2 Pilots Report 8 'Saucers' In Formation Over Norfolk
The Washington Post
July 16, 1952
MIAMI, Fla., July 15 (UP), - Two veteran Pan American Airways pilots reported today they saw eight huge "flying saucers" flying at a 1000-mile-and-hour clip near Norfolk, Va. last night.
W.B. Nash said he and W.H. Fortenberry saw six of the strange craft, estimated to be 100 feet in diameter and "glowing orange-red like hot coals," fly in formation some 6000 feet beneath their DC-4.
The six "things" turned westward sharply when the PAA plane passed overhead and were joined by two other similar flying discs, Nash said.
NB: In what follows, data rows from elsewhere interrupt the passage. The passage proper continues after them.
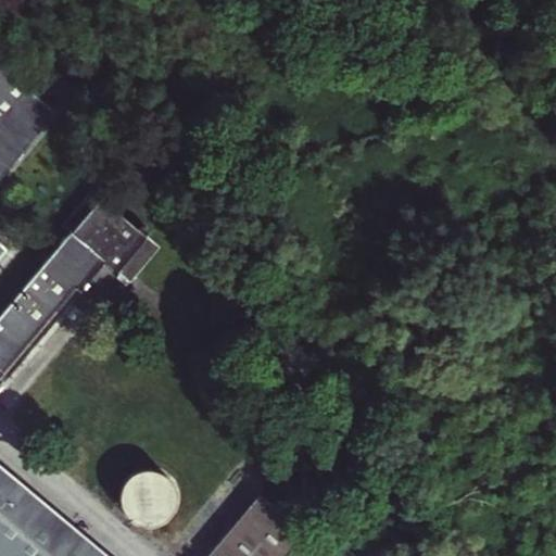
[(0,66),(0,180),(57,114),(0,66)]
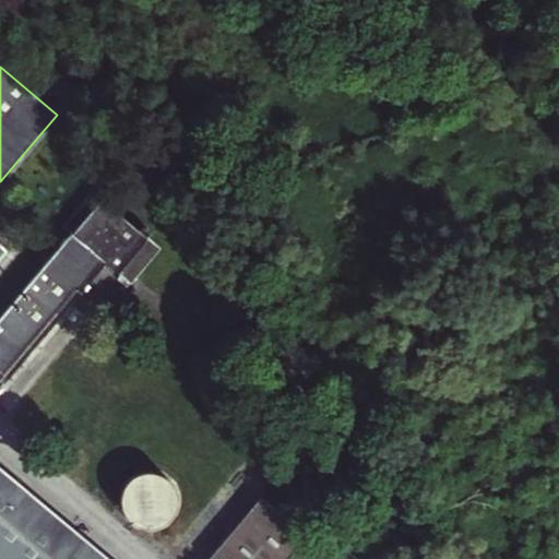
[(107,263),(73,235),(0,321),(0,384),(2,388),(107,263)]
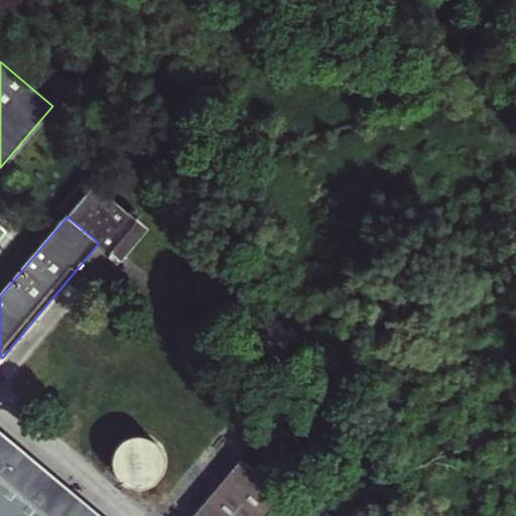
[(0,515),(102,515),(0,430),(0,515)]
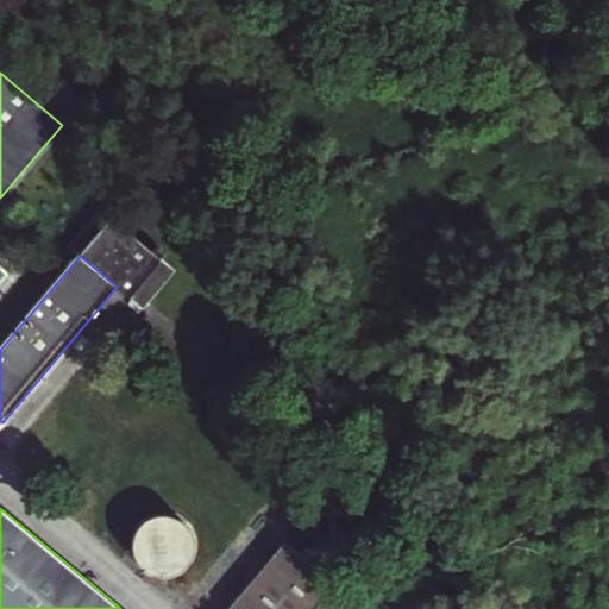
[(192,522),(136,523),(137,576),(193,575),(192,522)]
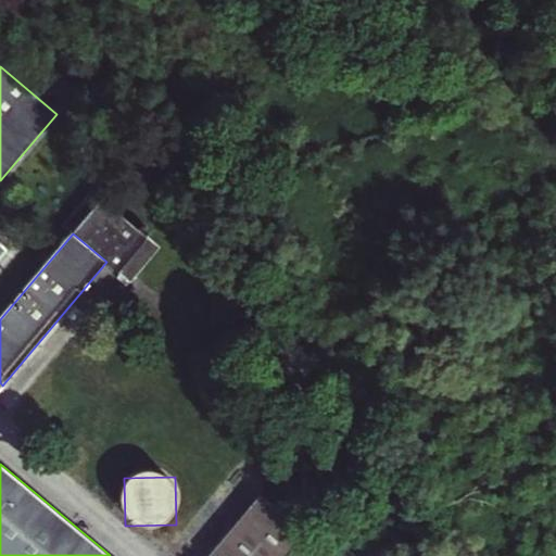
[(289,555),(308,533),(264,495),(213,555),(289,555)]
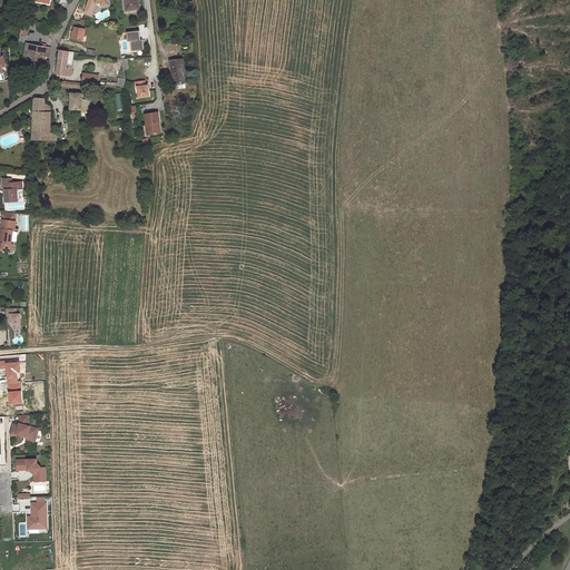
[(107,5),(106,0),(88,0),(85,12),(90,15),(96,3),(100,2),(101,5),(107,5)]
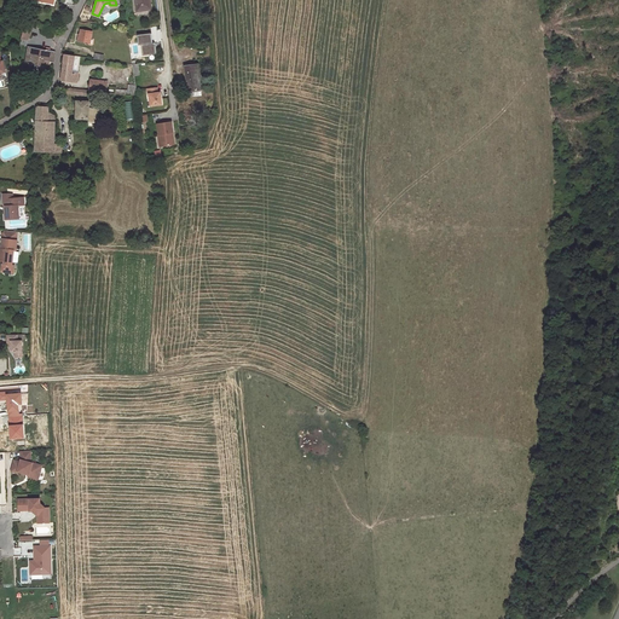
[(151,9),(149,0),(136,0),(138,11),(151,9)]
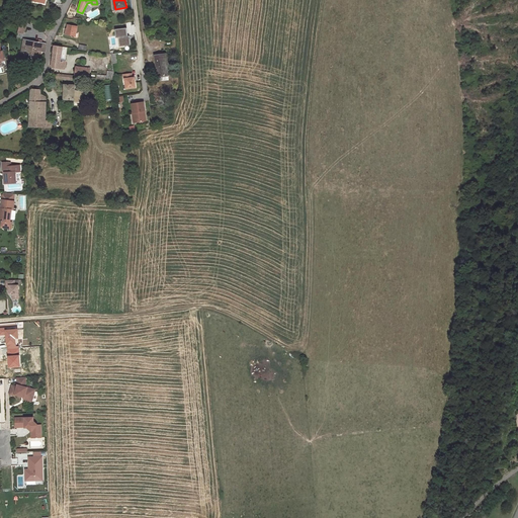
[(76,34),(77,26),(68,24),(67,29),(69,29),(68,34),(76,36),(76,34)]
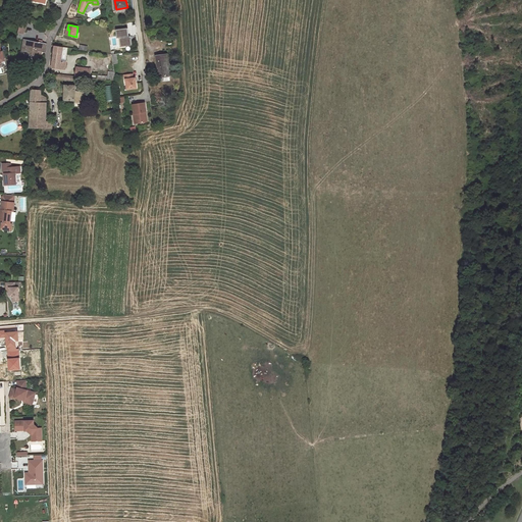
[(114,39),(115,45),(119,45),(119,46),(129,46),(128,29),(115,30),(116,39),(114,39)]
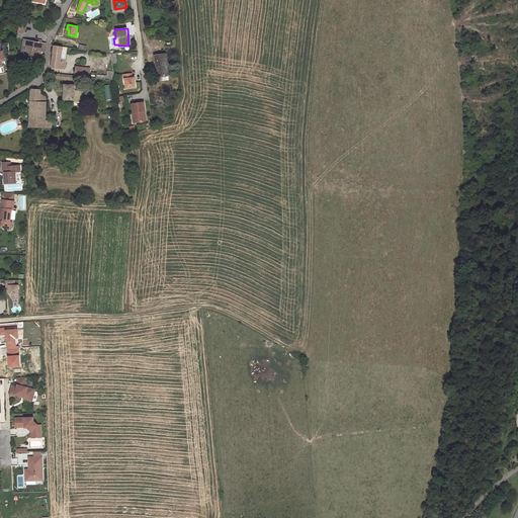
[(45,52),(47,44),(41,42),(42,40),(38,39),(38,41),(38,42),(23,39),(21,53),(36,56),(36,54),(37,51),(40,52),(45,52)]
The eight "saucers" zoomed upward to an estimated 10,000 feet altitude before the glowing light emanating from them "pulsated off" and they disappeared into the sky, Nash said.
Nash, 35, estimated that he and Fortenberry, 30, "watched the whole maneuver" for between 10 and 12 seconds.
Appeared "Controlled"
"Both Fortenberry and I have read other reports on so-called 'flying saucers' and have respect for the judgment of some of the astronomers and observers who have reported them," Nash said. "Our experience last night is in line with those reports."
Nash, a first officer for PAA and a flying employe for 10 years, said he and Fortenberry "would judge that the eight objects were definitely intelligently controlled - whether from within or without, we couldn't say."
"Also," said Nash, "we can be reasonably positive that none of us - as we know pilots - could physically endure the centrifugal force that would be imposed on the occupants when making turns of such violence as these objects made.
"We feel, because of the way the missiles acted and because of all the other reports that have been heard, that they must be from some extra-terrestrial source."
In Echelon Formation
Nash said their DC-4, carrying 10 company personnel, was flying southward between Newport News, and Norfolk when the first six saucers appeared to the southwest. Nash said they were flying in an echelon formation - a diagonal straight line - at about 2000 feet altitude.
He said the other passengers were sitting where they could not have seen the eight missiles.
"Giving consideration to the difference in our altitude and theirs, we judged that they were approximately 100 feet in diameter and between 10 and 15 feet thick," Nash said.
"As they neared us, they appeared to be solid bodies of light, glowing orange-red like red-hot irons," Nash said. "But they had definite outlines."
Nash, a Navy transport pilot in World War II, is a veteran of 10,000 air hours. Fortenberry, formerly a Navy fighter pilot, has been an employe of PAA since the war.